- Problem details
Reproduce word for word the part of the bug report starting at "Comment 3 Otheus" and ending at "have been fixed..".

Description Thomas Lenherr 2004-10-21 05:24:02 UTC
Distribution:
gentoo with vanilla kernel 2.6.9

Hardware Environment:
x86: dual xeon 3.06ghz

Problem Description:
If I read large files (~180mB) from a network fs (nfs _and_ smb) which are not
yet cached, I get corrupt files (checked with md5sum, cmp and diff). But if I
read the file again just after the first reading (while it's still in the local
mem-cache) I get the files without any corruption. 
If I read the files from a local fs everything is fine.

Steps to reproduce:
Let's say /nfs is a directory the a nfs-server and /nfs/file has a size of 180mB.
Further let's say /local is a local directory and /local/sum.md5 contains the
_correct_ md5-sum of /nfs/file (built this directly on the server and
transferred it on an other way, so this file _is_ correct).
Now I do the following:
cd /local
cp /nfs/file .    # I see much transfer on eth0 while the file gets transferred
md5sum -c sum.md5 # Result: FAILED
rm file
cp /nfs/file .    # There's almost no load on eth0 as the file is still in the
local cache
md5sum -c sum.md5 # Result: OK

so it seems there's something wrong with the local file-buffer or something like
that...

Ok, I held this report short, but I'll attach a mail I sent on LKML which
contains much more details about what I checked...

Sincerly, 
 Thomas
Comment 1 Thomas Lenherr 2004-10-21 05:28:14 UTC
Created attachment 3871 [details]
Further informations

Here's a mail about this bug I sent on the LKML containing much more details

 Thomas Lenherr
Comment 2 Thomas Lenherr 2004-10-28 07:07:26 UTC
It's weird: I'm using 2 proc's (P4) with HT activated and if I deactivate HT I'm
experiencing much less problem (less files get corrupted in average) and if I
deactivate the whole smp-support (so I use only one proc without HT) everything
works fine, all problems gone! 
So this seems to be rather a smp-related thing than fs-related...
Comment 3 Otheus 2007-02-19 14:00:37 UTC
I could NOT reproduce problem on 2.6.9 [SMP] (RHEL 4 AS) on x86_64 (Opteron 880,
both client and server) using files of 168M and 1.6G. 
Comment 4 Natalie Protasevich 2007-09-22 21:28:46 UTC
Does anyone still have this problem with recent kernels? It's been a while, must have been fixed..
Thanks.
Comment 5 Natalie Protasevich 2008-03-04 01:07:54 UTC
Closing the bug. Please reopen if confirmed with latest kernel.

- Records
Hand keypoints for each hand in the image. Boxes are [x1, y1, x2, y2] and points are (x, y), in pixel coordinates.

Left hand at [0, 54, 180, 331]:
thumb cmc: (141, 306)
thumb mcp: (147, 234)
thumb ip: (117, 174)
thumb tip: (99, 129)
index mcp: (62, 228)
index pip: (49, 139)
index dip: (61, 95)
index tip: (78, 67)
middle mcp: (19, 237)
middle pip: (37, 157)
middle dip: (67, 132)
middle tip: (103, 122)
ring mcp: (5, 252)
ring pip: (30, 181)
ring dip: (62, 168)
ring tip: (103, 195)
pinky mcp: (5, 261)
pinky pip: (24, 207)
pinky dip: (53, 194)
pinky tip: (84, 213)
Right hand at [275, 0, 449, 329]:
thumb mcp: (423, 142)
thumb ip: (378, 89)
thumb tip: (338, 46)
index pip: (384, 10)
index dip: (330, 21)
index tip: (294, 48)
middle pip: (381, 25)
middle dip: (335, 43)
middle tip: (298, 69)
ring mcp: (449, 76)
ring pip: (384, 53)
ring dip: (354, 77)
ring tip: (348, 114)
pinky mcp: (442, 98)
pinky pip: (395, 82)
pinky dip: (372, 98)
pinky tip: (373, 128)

--

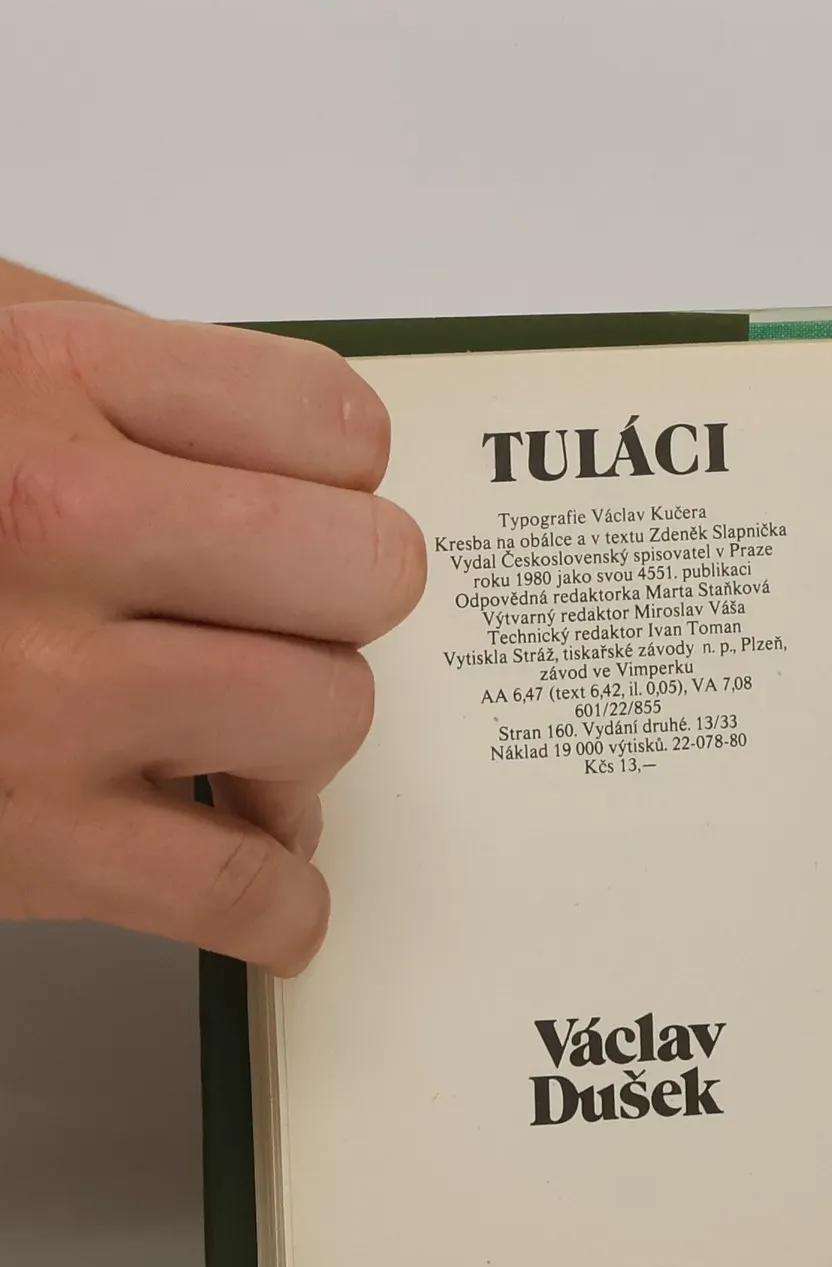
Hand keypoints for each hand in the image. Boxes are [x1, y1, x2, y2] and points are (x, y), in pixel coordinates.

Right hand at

- Written solution
Comment 3 Otheus 2007-02-19 14:00:37 UTC
I could NOT reproduce problem on 2.6.9 [SMP] (RHEL 4 AS) on x86_64 (Opteron 880,
both client and server) using files of 168M and 1.6G. 
Comment 4 Natalie Protasevich 2007-09-22 21:28:46 UTC
Does anyone still have this problem with recent kernels? It's been a while, must have been fixed..